For starters, this had one of the most amazingly on the nose titles I have ever seen associated to a book. I mean, the metaphor goes deep. This book is essentially junk food for the mind, a collection of succulent facts (?) that grab your attention but you quickly forget about as you consume more and more. You know its bad for you, it's wrong, but you just keep going for one more bite, and hey look! another puzzle. I found that the premise did a good job of putting the book above reproach by specifically mentioned the need for skepticism while reading. As a scientist, I personally enjoy being skeptical about claims.
That said, his way of formatting everything into these bite-sized snippets resulted in some pretty poorly constructed explanations. I was personally disturbed when he proposed using logical fallacies to use as arguments in a discussion. The whole point of these things is that they are a sign of a poorly constructed argument! Yes, that might be good advice for messing with a hotheaded teenager, but to anyone who knows anything about logic, you'll just seem like an idiot.
Also, he presented some puzzles that were so poorly formulated as to be inaccurate (or unsolvable), which, as anyone knows, can get very frustrating. Example (spoiler?): one problem involves meeting your mother between your two homes to pass off a dog, and the problem includes the statement "You live an hour's drive apart, at 7:30 a.m you'll both start driving...you want to get back as soon as possible. Should you leave a little earlier or later than 7:30?" and then the answer goes "if you mash the pedal at 5:30, you could make it home by 6:15". What. The. Hell. Why don't I just leave the night before? or take my jetpack. And by what magic did a 2 hour trip turn into a 45 minute road race? The whole point of meeting in the middle was that it wouldn't take more than an hour's drive in the first place. If the aim of this puzzle was to provoke the reader into enumerating all the things that are wrong with it, then I tip my hat to you, sir, it worked.
A lot of his little brain hacks didn't seem to work, either. Chewing while using scissors? really?

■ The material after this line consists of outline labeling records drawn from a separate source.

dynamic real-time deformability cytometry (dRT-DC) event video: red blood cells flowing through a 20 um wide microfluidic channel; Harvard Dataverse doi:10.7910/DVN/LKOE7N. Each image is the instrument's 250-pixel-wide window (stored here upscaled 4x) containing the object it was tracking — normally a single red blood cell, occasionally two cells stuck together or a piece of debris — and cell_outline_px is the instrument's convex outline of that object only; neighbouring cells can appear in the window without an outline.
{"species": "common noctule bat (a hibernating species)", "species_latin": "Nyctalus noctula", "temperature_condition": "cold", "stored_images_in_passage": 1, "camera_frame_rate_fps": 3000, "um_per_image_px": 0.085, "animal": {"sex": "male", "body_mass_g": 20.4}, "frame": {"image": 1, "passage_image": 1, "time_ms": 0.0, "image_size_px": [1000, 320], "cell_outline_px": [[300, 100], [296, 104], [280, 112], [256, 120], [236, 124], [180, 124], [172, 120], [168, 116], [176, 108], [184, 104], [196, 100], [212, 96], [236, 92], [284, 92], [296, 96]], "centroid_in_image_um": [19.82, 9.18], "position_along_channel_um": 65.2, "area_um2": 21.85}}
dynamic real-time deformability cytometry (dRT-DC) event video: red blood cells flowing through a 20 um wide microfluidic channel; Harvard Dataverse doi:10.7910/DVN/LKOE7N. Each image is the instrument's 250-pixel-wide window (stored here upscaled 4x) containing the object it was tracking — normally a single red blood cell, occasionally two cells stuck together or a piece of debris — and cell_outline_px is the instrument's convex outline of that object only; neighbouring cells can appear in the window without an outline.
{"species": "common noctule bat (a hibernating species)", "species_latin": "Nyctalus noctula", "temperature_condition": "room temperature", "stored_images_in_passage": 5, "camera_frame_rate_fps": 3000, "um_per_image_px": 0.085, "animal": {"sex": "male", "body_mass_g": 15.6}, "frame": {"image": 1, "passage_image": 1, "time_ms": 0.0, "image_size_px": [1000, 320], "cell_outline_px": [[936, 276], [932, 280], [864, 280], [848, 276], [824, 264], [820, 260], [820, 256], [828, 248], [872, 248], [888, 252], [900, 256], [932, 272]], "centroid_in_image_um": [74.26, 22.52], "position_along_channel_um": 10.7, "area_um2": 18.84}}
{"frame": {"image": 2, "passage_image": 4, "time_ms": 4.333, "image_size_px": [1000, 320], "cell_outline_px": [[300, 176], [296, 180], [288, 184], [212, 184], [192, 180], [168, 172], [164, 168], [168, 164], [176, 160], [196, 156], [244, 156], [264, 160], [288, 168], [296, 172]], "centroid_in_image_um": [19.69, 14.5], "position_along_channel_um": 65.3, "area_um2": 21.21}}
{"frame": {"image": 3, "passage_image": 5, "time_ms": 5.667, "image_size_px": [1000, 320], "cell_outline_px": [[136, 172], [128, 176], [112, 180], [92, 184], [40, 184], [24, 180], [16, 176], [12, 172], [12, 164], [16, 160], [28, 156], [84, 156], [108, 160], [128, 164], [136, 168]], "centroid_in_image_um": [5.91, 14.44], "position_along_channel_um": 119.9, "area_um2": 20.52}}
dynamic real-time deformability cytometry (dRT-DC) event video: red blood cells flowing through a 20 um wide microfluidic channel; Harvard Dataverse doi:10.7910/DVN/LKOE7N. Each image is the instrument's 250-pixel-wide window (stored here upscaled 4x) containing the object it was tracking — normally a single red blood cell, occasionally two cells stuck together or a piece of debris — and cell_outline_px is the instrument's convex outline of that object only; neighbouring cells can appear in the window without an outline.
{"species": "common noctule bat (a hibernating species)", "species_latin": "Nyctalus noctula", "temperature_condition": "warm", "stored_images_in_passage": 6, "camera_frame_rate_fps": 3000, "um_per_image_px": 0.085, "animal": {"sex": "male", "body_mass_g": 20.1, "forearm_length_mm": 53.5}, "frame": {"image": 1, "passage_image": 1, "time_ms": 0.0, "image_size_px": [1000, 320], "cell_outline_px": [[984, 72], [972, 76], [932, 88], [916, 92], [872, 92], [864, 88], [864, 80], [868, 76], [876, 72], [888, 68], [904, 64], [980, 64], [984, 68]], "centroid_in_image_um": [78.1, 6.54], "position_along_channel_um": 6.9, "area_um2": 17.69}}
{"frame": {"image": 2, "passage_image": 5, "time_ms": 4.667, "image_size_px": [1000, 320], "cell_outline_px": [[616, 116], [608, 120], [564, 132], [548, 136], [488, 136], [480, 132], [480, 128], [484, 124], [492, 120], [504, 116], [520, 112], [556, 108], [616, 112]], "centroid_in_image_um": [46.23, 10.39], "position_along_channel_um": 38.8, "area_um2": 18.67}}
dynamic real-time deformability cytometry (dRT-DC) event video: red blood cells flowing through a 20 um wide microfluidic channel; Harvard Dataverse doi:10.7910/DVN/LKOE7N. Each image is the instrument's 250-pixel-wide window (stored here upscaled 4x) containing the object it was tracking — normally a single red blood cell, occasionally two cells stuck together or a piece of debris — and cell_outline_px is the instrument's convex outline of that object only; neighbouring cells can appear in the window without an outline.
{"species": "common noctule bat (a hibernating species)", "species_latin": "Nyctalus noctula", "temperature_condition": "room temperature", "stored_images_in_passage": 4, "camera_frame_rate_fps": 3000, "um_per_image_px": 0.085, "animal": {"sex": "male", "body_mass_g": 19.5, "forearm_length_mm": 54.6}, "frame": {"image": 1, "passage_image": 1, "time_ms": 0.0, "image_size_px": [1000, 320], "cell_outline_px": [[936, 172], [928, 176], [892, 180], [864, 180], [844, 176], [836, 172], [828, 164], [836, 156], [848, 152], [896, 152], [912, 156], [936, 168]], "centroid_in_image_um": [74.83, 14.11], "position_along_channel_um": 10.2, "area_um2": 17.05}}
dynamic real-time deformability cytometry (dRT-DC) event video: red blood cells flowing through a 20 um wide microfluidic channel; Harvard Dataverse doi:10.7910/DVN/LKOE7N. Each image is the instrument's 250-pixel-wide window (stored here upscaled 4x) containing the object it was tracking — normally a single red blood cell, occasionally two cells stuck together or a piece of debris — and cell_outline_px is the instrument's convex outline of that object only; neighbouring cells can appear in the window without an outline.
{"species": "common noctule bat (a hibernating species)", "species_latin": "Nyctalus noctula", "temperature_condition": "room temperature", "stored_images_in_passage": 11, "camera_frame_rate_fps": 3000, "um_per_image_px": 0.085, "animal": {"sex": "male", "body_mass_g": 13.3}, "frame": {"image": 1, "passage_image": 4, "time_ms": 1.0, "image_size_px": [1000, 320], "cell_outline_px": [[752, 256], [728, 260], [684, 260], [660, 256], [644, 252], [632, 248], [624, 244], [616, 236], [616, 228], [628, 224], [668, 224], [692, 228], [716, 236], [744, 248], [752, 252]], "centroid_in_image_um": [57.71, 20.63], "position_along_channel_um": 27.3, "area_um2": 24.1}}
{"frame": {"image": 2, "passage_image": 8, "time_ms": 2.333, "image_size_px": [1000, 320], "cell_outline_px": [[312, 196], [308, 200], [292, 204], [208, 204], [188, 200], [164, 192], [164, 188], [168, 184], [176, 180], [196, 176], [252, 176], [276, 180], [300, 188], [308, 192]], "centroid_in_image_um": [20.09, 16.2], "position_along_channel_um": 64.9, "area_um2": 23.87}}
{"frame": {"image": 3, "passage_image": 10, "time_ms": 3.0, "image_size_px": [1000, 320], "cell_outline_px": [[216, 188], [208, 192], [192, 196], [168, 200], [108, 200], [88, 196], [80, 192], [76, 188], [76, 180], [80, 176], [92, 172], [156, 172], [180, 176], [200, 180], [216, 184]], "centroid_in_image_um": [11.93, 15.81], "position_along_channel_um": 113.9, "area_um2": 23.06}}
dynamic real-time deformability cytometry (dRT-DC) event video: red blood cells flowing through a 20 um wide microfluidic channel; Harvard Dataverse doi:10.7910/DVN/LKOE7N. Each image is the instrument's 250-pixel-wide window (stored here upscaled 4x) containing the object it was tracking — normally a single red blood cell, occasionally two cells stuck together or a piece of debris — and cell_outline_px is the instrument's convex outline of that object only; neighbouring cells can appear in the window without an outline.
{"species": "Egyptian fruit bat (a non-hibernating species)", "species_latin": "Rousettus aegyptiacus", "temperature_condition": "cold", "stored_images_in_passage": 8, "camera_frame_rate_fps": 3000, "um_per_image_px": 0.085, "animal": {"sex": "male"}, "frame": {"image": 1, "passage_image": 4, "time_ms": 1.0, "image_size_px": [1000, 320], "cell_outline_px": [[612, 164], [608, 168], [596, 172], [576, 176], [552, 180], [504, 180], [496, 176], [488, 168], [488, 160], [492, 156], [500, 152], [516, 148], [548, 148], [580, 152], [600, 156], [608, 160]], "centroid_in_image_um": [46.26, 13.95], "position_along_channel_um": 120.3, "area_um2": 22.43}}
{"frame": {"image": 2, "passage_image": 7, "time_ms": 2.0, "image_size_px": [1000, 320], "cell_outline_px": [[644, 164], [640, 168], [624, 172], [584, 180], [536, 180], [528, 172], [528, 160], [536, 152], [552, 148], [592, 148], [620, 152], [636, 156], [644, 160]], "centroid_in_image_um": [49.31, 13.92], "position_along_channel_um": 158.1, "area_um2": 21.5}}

After having (almost) finished my BA in psychology, I can safely say to have heard about the great majority of his brain/psych facts (the ones involving references). A good deal were well consolidated pieces of information, but others needed a bit more critical thinking on his part. The self test quizzes started getting on my nerves, essentially since they were nothing more than a horoscope using pop psy terms.
All in all, I thought the premise was interesting, it gave me quite a few conversation starters, but poor execution.